§ **Task statement**
Output every line from the beginning of the records through the line that contains "(+57) 318 789 6544", exactly as it appears.

§ **Data excerpts**
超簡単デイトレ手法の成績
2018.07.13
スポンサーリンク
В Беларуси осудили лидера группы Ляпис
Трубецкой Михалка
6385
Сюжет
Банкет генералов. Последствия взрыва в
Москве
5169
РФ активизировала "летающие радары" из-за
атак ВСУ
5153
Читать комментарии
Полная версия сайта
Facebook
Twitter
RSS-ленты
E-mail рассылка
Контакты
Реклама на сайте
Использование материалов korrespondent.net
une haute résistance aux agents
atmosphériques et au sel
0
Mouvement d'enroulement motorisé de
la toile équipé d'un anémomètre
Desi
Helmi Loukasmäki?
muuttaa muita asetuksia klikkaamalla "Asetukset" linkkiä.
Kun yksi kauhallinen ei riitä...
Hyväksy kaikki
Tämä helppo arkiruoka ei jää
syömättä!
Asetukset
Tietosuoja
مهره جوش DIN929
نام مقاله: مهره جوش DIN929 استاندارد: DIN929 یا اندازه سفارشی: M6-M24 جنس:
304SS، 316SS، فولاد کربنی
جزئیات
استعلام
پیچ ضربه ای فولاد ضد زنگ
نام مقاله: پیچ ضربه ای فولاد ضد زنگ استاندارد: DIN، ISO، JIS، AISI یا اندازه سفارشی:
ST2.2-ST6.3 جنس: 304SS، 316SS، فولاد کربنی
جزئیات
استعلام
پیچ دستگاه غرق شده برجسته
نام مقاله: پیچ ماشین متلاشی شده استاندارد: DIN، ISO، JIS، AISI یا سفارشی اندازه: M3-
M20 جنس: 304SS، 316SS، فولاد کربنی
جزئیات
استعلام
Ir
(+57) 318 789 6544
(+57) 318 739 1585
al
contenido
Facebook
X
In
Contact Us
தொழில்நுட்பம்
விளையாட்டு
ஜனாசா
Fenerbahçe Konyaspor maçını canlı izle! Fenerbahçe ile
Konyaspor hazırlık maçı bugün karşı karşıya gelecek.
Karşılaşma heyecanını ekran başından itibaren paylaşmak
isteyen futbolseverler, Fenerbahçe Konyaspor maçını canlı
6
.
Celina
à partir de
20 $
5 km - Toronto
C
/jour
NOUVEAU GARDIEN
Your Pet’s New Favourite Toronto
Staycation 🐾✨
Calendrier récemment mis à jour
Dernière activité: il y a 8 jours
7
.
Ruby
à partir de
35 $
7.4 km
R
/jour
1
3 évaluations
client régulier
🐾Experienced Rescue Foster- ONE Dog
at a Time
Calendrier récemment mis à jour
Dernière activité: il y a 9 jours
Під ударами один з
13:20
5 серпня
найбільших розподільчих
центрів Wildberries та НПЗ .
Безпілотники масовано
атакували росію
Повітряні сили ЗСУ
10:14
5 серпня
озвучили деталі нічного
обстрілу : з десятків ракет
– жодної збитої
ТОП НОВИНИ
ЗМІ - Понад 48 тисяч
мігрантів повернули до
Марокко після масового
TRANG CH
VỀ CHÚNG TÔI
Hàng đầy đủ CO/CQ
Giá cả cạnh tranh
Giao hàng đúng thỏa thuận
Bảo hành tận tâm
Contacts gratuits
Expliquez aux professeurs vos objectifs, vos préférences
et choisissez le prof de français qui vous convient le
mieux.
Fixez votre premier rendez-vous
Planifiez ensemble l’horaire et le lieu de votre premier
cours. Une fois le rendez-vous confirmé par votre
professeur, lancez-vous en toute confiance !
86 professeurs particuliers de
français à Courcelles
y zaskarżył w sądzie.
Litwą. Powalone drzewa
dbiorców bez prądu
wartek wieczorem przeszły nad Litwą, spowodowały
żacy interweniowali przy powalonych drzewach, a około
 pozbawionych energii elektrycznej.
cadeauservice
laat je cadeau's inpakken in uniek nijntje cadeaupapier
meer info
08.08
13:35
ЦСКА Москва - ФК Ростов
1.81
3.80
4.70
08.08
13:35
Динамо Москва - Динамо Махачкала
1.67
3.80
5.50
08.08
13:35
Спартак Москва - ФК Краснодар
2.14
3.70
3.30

§ **Your solution**
超簡単デイトレ手法の成績
2018.07.13
スポンサーリンク
В Беларуси осудили лидера группы Ляпис
Трубецкой Михалка
6385
Сюжет
Банкет генералов. Последствия взрыва в
Москве
5169
РФ активизировала "летающие радары" из-за
атак ВСУ
5153
Читать комментарии
Полная версия сайта
Facebook
Twitter
RSS-ленты
E-mail рассылка
Контакты
Реклама на сайте
Использование материалов korrespondent.net
une haute résistance aux agents
atmosphériques et au sel
0
Mouvement d'enroulement motorisé de
la toile équipé d'un anémomètre
Desi
Helmi Loukasmäki?
muuttaa muita asetuksia klikkaamalla "Asetukset" linkkiä.
Kun yksi kauhallinen ei riitä...
Hyväksy kaikki
Tämä helppo arkiruoka ei jää
syömättä!
Asetukset
Tietosuoja
مهره جوش DIN929
نام مقاله: مهره جوش DIN929 استاندارد: DIN929 یا اندازه سفارشی: M6-M24 جنس:
304SS، 316SS، فولاد کربنی
جزئیات
استعلام
پیچ ضربه ای فولاد ضد زنگ
نام مقاله: پیچ ضربه ای فولاد ضد زنگ استاندارد: DIN، ISO، JIS، AISI یا اندازه سفارشی:
ST2.2-ST6.3 جنس: 304SS، 316SS، فولاد کربنی
جزئیات
استعلام
پیچ دستگاه غرق شده برجسته
نام مقاله: پیچ ماشین متلاشی شده استاندارد: DIN، ISO، JIS، AISI یا سفارشی اندازه: M3-
M20 جنس: 304SS، 316SS، فولاد کربنی
جزئیات
استعلام
Ir
(+57) 318 789 6544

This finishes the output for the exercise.